The only reason I can come up with is again, you have a number of nutritional deficiencies beside other things going on. Upping only D3, of course, will deplete codependent nutrients even further. D3 depends for example on Magnesium, Vitamin A, K2 etc.
If you're rich you could have your other nutrient levels tested. Otherwise start with a comprehensive Multi, like 1 capsule of Lef's Two-per-day, extra Magnesium, Fish oil, K vitamins, B vitamins (without folic acid), etc.
pamojja
14 Sep 2016
Ok... i think my serotonin synthesis increases and that suppresses the libido.
I have experienced similar effects with fish oil but not to that extent so i dont take fish oil regularly. Please check this link out....
http://www.ncbi.nlm....pubmed/25713056
What should I do about it?
We propose a model whereby insufficient levels of vitamin D, EPA, or DHA, in combination with genetic factors and at key periods during development, would lead to dysfunctional serotonin activation and function and may be one underlying mechanism that contributes to neuropsychiatric disorders and depression.

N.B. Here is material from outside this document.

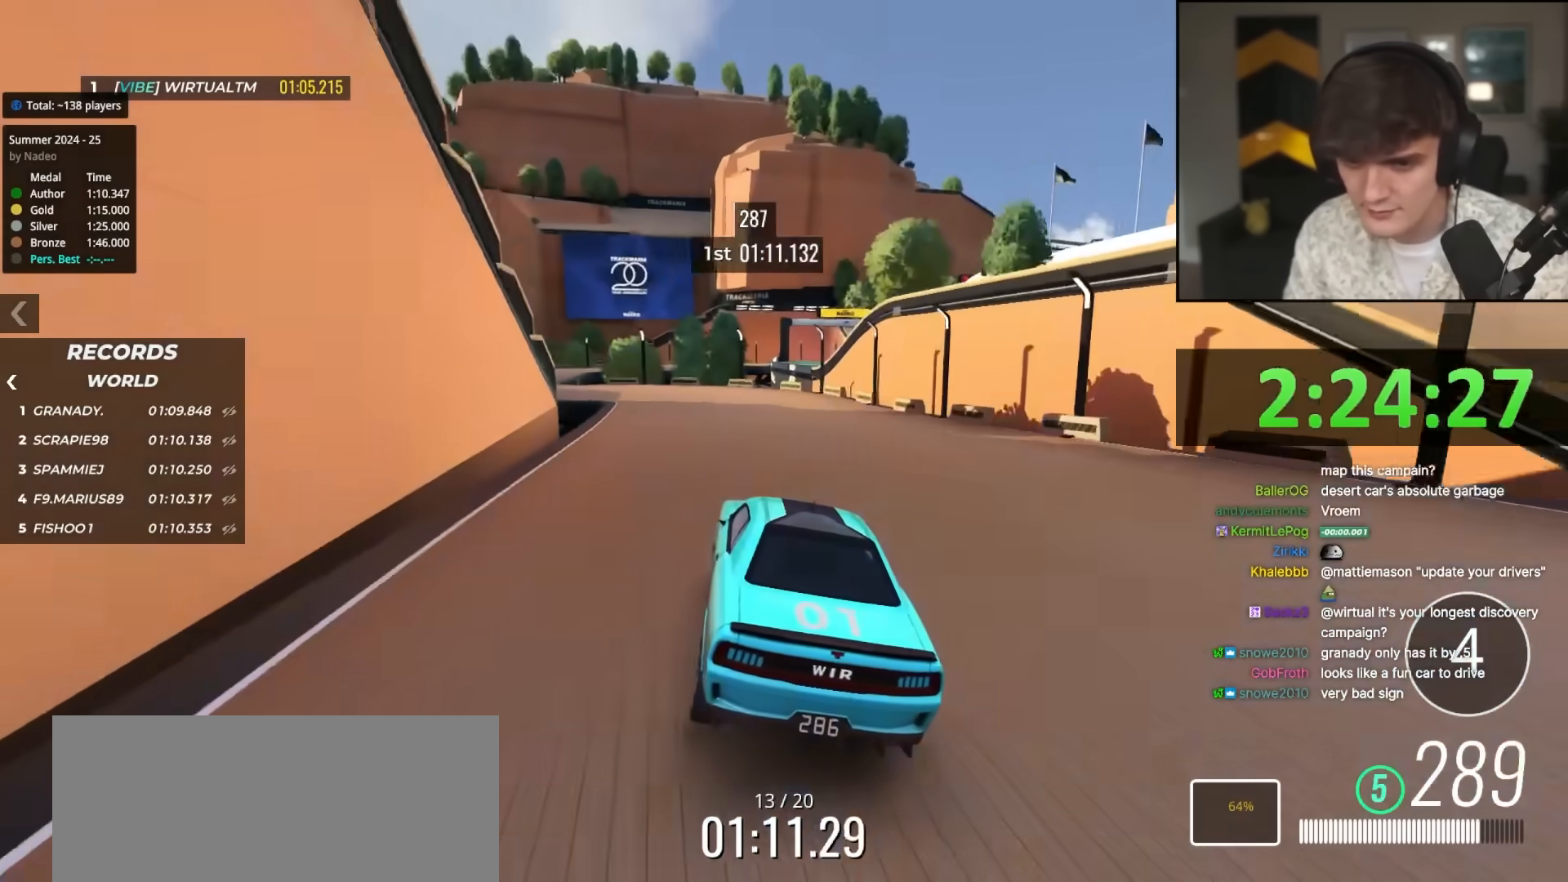
{"keys": ["left", "up"], "events": [[50, "left", "down"], [183, "left", "up"], [233, "left", "down"], [333, "left", "up"], [383, "left", "down"]]}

Don't read anything into studies which isn't there to begin with.
Nate-2004
18 Sep 2016
I have Essential Tremor, which is a kinetic or action based tremor (in my case the hands), non parkinson tremor that has a terrible impact on my quality of life, especially socially. I love video games but it makes me suck at them, and don't even get me started on performing improv comedy on stage, dating, playing the piano and stuff like that. So far there is no cure but that's because all the focus is on Parkinson's and there is very little if any research going on, despite that it affects 10x the number of people as Parkinson's.
The one supplement that has had any impact whatsoever on the tremor, is vitamin D3. Its effects are comparable to a high dose of propanolol, the only prescription medication that has an effect on it but with terrible side effects. Unfortunately the effect doesn't last longer than a week before its benefits begin to fade. So I stop taking it for a while, and then when I take it again the next time after a month or two, I get that same effect for a week.

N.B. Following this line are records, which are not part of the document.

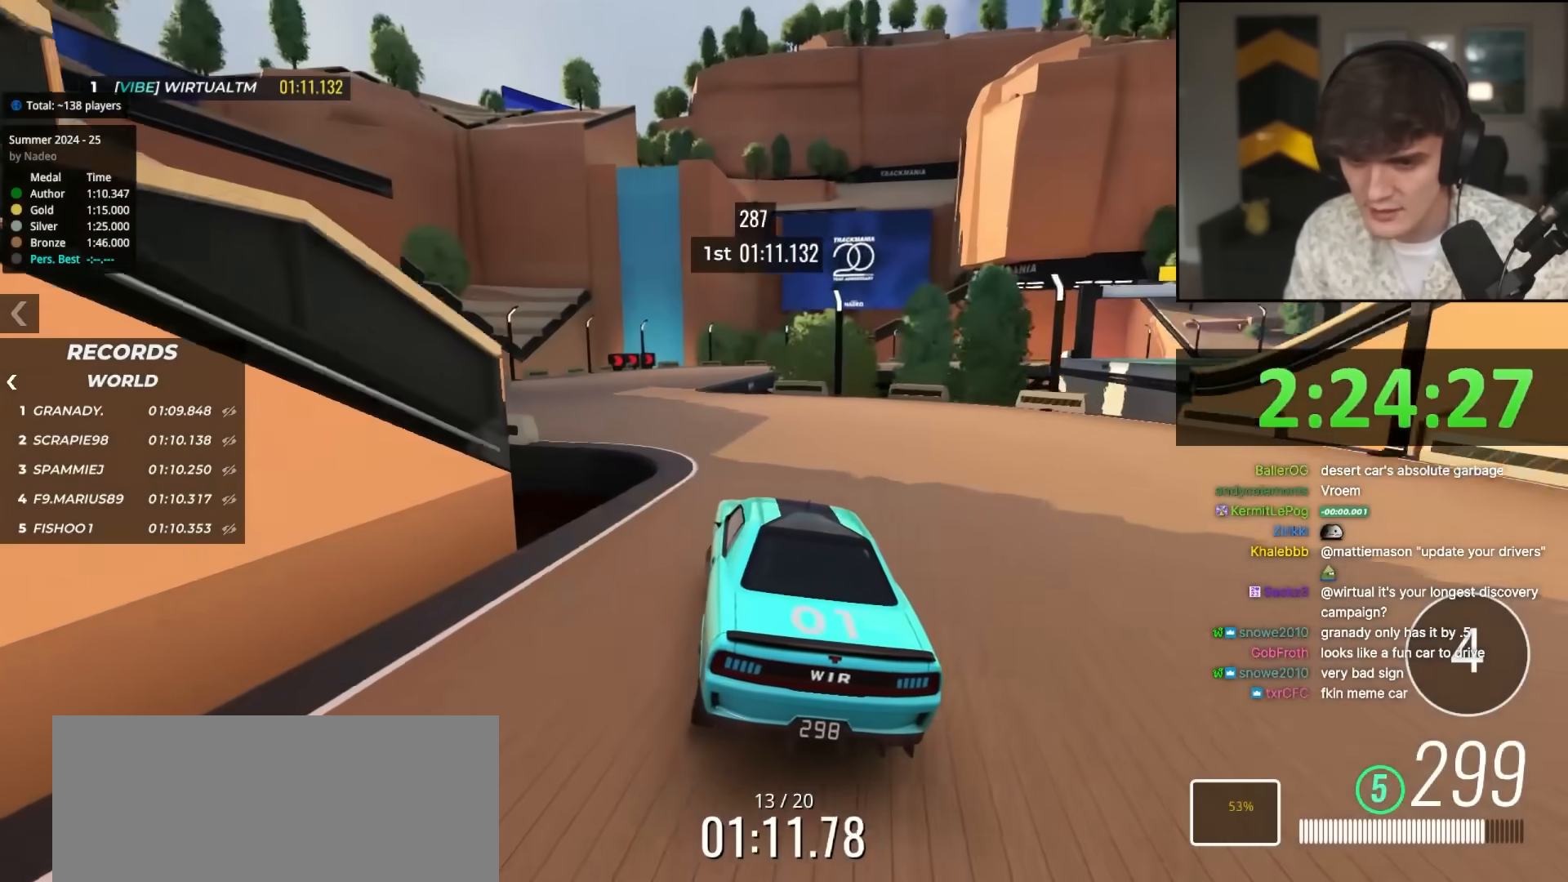
{"keys": ["up"], "events": [[17, "left", "up"], [300, "right", "down"], [450, "right", "up"]]}
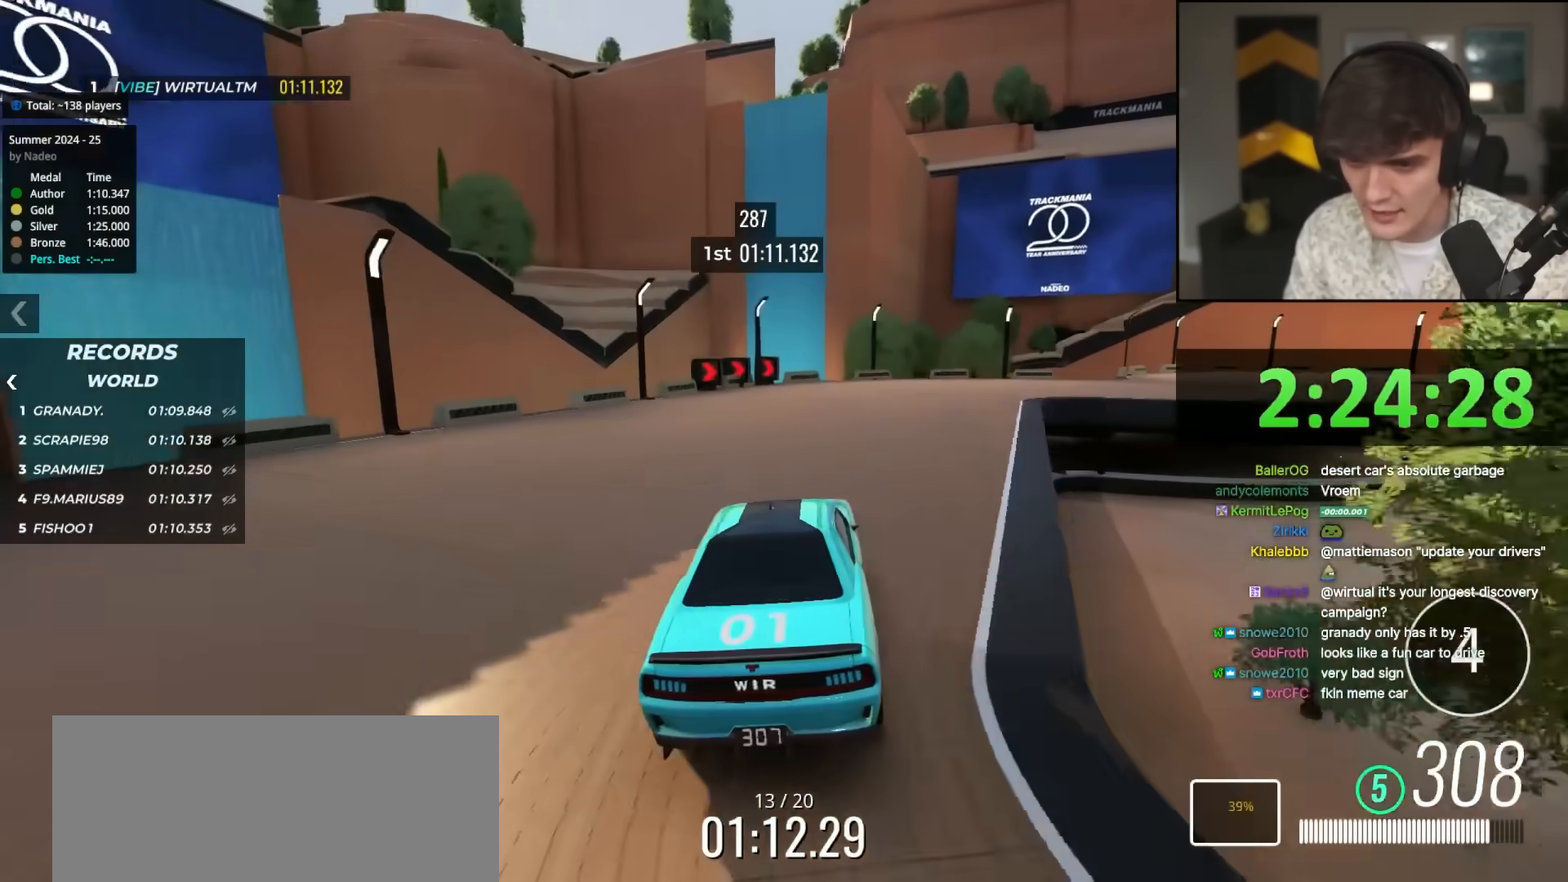
{"keys": ["right"], "events": [[33, "right", "down"], [217, "brake", "down"], [217, "up", "up"], [367, "brake", "up"]]}
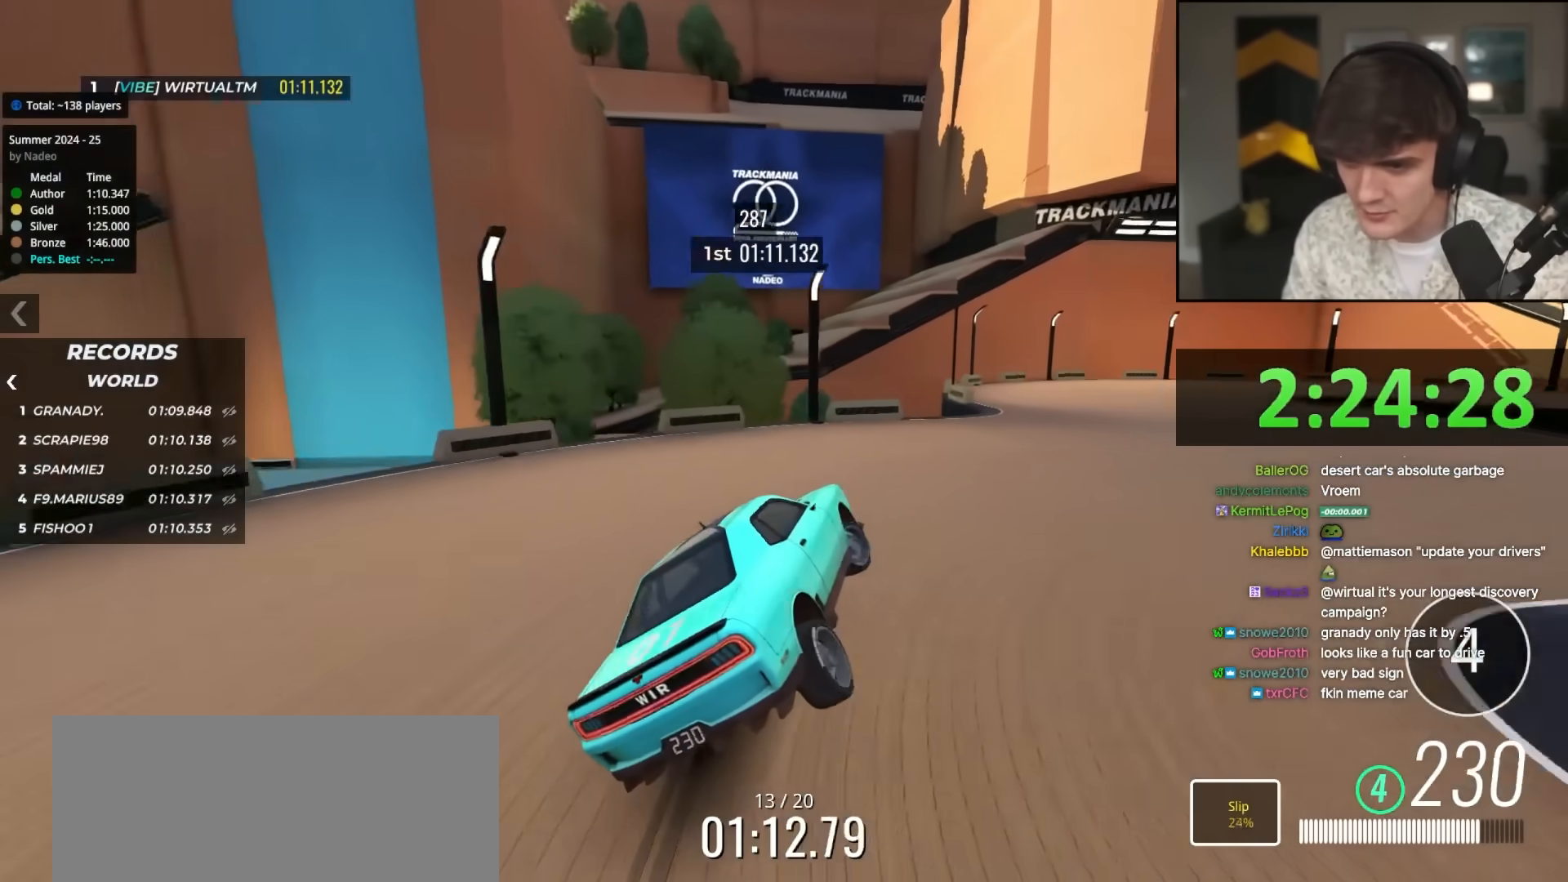
{"keys": ["right", "up"], "events": [[50, "up", "down"], [150, "right", "up"], [183, "left", "down"], [233, "left", "up"], [433, "right", "down"]]}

I don't know what D3 has to do with ET, but it's related, much like serotonin, noradrenaline and gaba are somewhat related to it as well. Serotonin and noradrenaline quite negatively affect the tremor. It's why the tremor is so bad after a work out or after taking any stimulant.
I have a thread of things I've tried on Reddit, if anyone with ET wants to also try D3 in high doses (3000 - 6000 IU), give it a try and let me know what happens after a couple of weeks.
Because of the neurologist shortage in America, I have to wait months for an appointment but I have one in October, when I will finally look into botox and high frequency ultrasound as treatment options.